As the President of the Indian Cultural Heritage Foundation, Revathi Satyu continues to promote and encourage other dance, music and art connoisseurs around the world. She is a true athlete of the art. The dance studio spends a great deal of time and energy in connecting the ancient traditions with the ideas and stories of the present and the future. “She’d dance in the kitchen while we were at school, choreograph in her head while listening to music in the carpool line, and drag us to hours upon hours of dance lessons on weekends, because that was her happy place,”  her daughter Arpana said.

Revathi has been the choreographer and artistic director for a number of dance dramas, raising funds for deserving causes. Every performance by the school encapsulates in the performance a message or story the students can relate to. Powerful stories for instance of different aspects of the mother; Jiva or the art of protecting the environment or our roots are conveyed using abhinaya and nritta or rhythmic footwork, geometric movement, codified hand gestures, and facial expressions. The performers with technical virtuosity express devotion to the deities and their cultural tradition. They share their knowledge of the different facets of Indian deities and mythological stories with their non-Indian audiences.

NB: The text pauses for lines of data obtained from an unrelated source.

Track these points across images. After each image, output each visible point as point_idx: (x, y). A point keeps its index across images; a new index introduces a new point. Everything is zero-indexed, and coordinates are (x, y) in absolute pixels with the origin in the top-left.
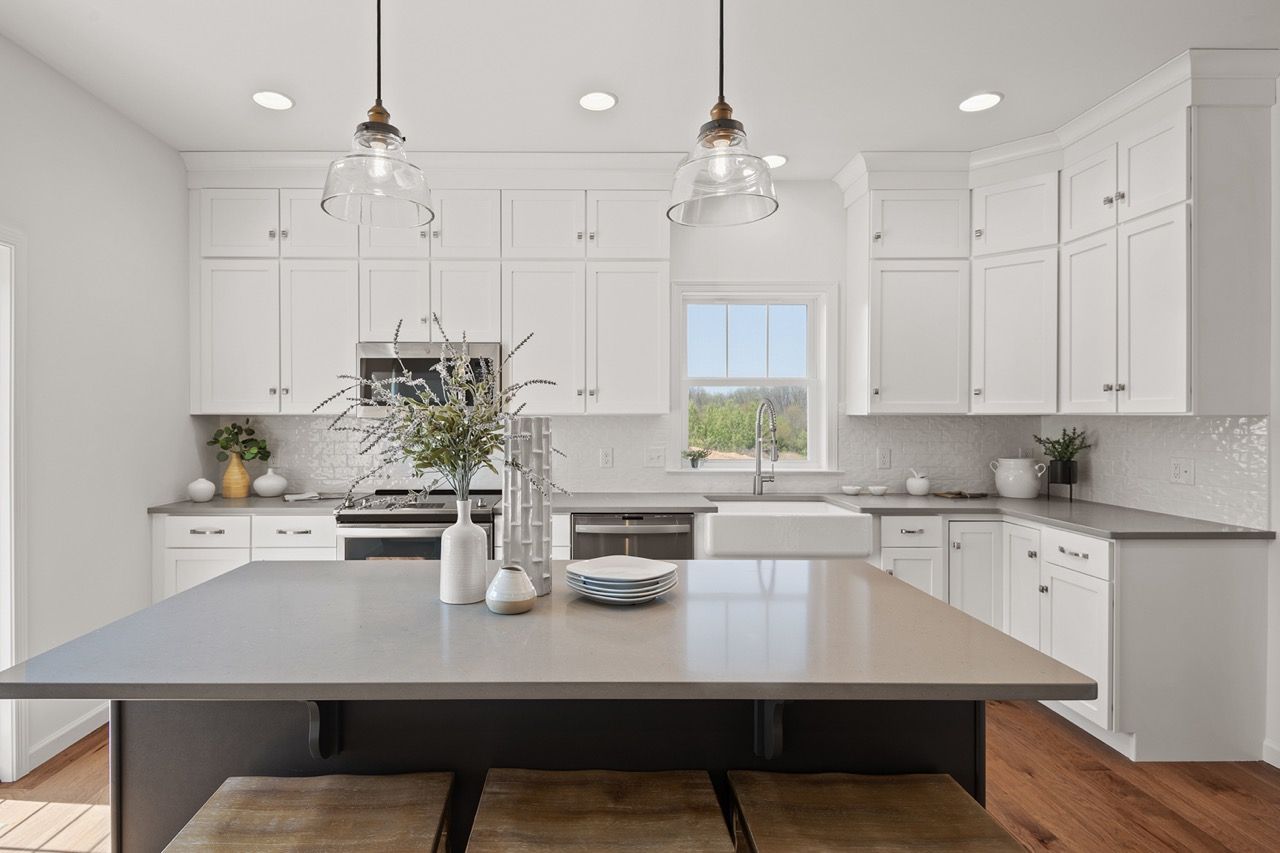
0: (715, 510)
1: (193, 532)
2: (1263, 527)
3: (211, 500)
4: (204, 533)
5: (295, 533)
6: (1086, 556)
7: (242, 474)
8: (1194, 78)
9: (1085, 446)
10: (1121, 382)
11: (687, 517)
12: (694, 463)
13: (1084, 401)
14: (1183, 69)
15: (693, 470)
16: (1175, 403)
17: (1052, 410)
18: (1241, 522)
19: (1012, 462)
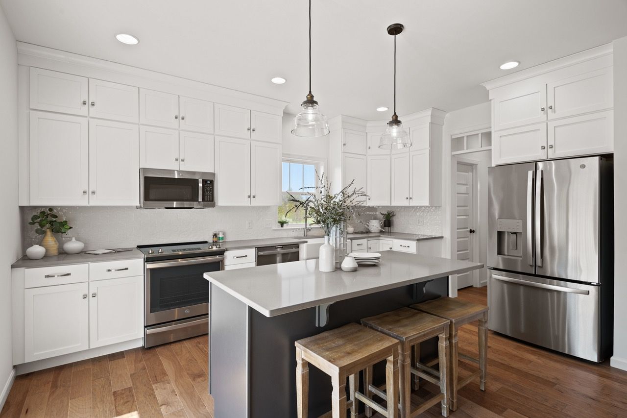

Revathi Satyu’s dance journey began in India where she reached great heights. Illustrious gurus, U.S. Krishna Rao and Chandrabhaga Devi, Pandanallur Muthiah Pillai, Tanjore K.P. Kittappa Pillai and Mysore Venkatalakshamma, shaped her into a worldclass Bharatnatyam dancer and stage actress in India where she performed for a decade 1965-1974. Revathi Satyu is a sought after Bharatanatyam dancer. Karnataka Kalashri, Bharata Kala Rathna, Sangita Sambrahma and recently winner of the Mary McLarry Lifetime Achiement Award from the Dance Council of North Texas her outstanding contribution in the field of classical dance has been awarded many times.

Earlier this year she was endowed with the prestigious title of “Nritya Darshini” by Kalaimamani Smt. Priyadarsini Govind. Additionally Revathi Satyu is being honored by Saptami Foundation, with the title of ‘Natya Chinthamani’ on November 23rd, 2019. The Nirtya Darshni award recognized her as an outstanding dancer and guru.

Dance flows through her and this teller of ancient and modern stories steals your heart with a fluidity of motion and a flash of her expressive eyes. As Arpana her daughter says, “As perennial as a rose, so is my mom–she stretches further and blooms brighter as the years go on.”